WHAT YOU SHOULD DO:
Resume the numbered findings on Japan's prefectural productivity gaps, given below, with new text that follows on from their final sentence.

SOURCE TEXT:
************

1) In 1955, the most important reason for prefectural labor productivity differences was differences in TFP, followed by differences in capital-labor ratios and then by differences in labor quality. Differences in capital-labor ratios and TFP declined substantially between 1955 and 2008, leading to a dramatic reduction in prefectural labor productivity differences. On the other hand, depending on the period, prefectural differences in labor quality either did not contribute to the contraction in labor productivity differences or in fact worked in the direction of increasing such differences.

2) During the high-speed growth era from 1955-1970, the main factor underlying the decline in prefectural labor productivity differences was the decline in TFP differences. On the other hand, from 1970 onward, Japan experienced a strong decline in regional differences in inputs, so that the contribution of variation in inputs to variation in output steadily dropped after 1970.

3) Migration from poorer to richer prefectures and the decline in prefectural TFP differences from 1955 to 2008 consistently contributed to the decline in per capita gross prefectural product (GPP) differences, although the contribution of the decline in prefectural TFP differences to β-convergence--for the period as a whole--was more than twice as large as the contribution of migration. On the other hand, capital accumulation actually worked in the direction of increasing prefectural inequality in the period 1955-1970, but from 1970 onward, it consistently operated in the direction of reducing inequality.

************

EXERCISE DATA:
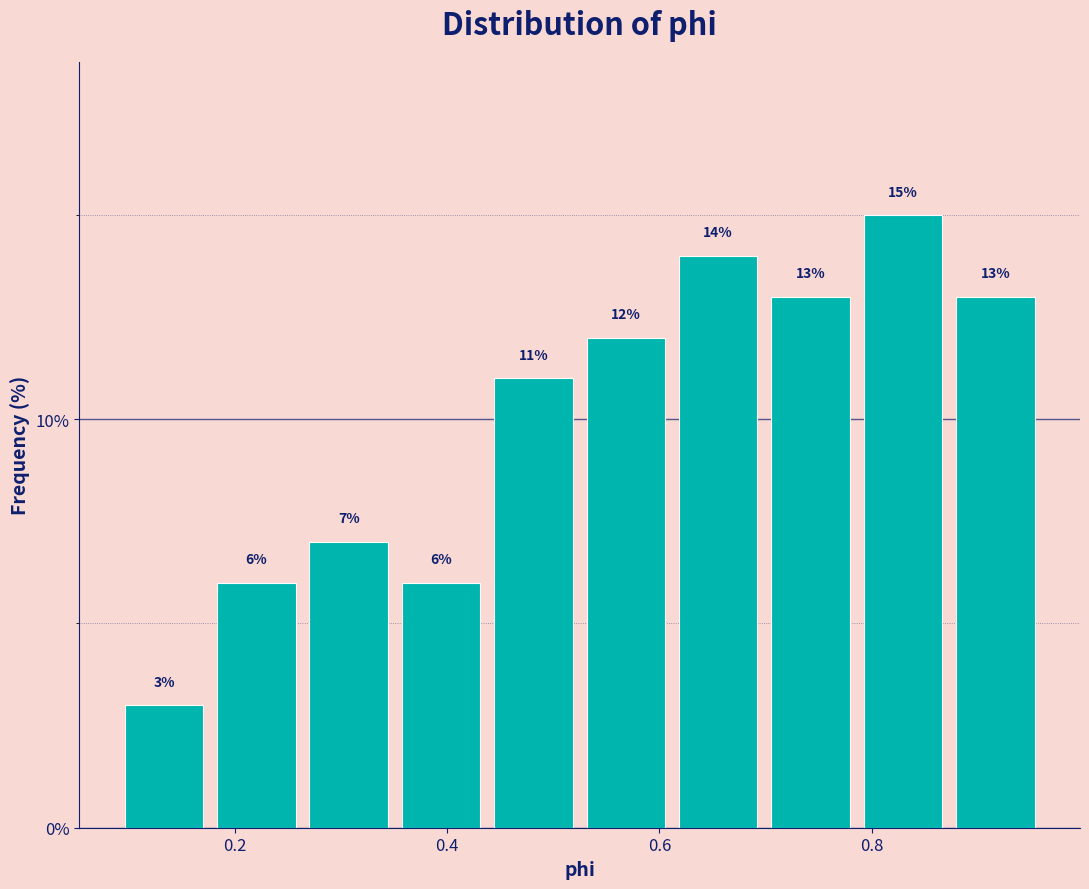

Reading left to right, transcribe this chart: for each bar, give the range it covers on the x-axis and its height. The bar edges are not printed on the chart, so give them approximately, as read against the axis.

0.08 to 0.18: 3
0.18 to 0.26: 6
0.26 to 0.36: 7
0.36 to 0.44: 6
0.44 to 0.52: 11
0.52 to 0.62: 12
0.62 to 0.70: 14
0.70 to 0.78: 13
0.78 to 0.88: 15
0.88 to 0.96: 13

************

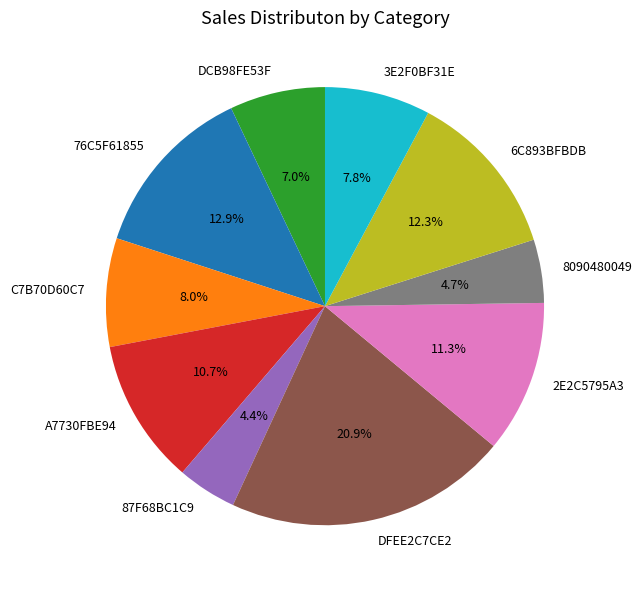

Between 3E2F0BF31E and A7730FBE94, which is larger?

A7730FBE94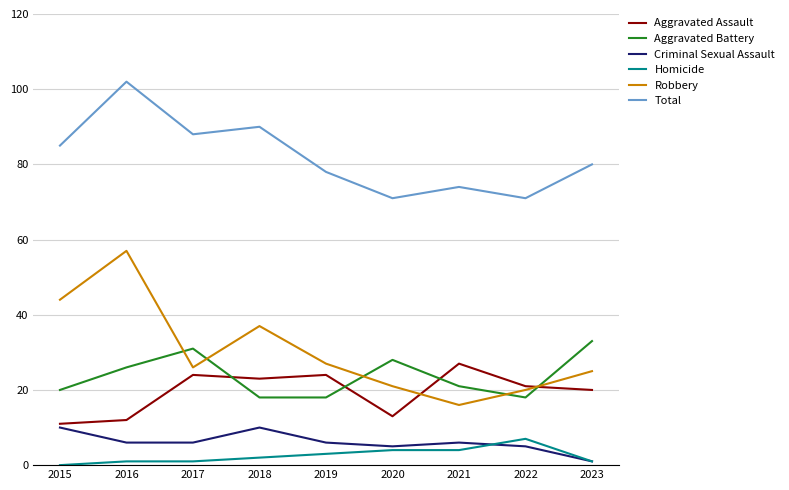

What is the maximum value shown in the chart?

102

************

TASK OUTPUT:
4) The accumulation of social capital, measured in relation to working hours, in post-war Japan, was concentrated in prefectures with lower per capita GPP. Given that the accumulation of social capital likely raises the efficiency of economic activity and hence has a positive effect on TFP, the emphasis on improving social infrastructure in poorer rural areas very likely contributed to the decline in prefectural TFP differences. Meanwhile, the expansion of firms with high labor productivity into rural areas and technology transfers to technologically lagging prefectures through intra-firm technology diffusion, as well as the growing agglomeration of industry in rural areas through the expansion of manufacturing in rural areas, also likely contributed greatly to the decrease in prefectural TFP differences.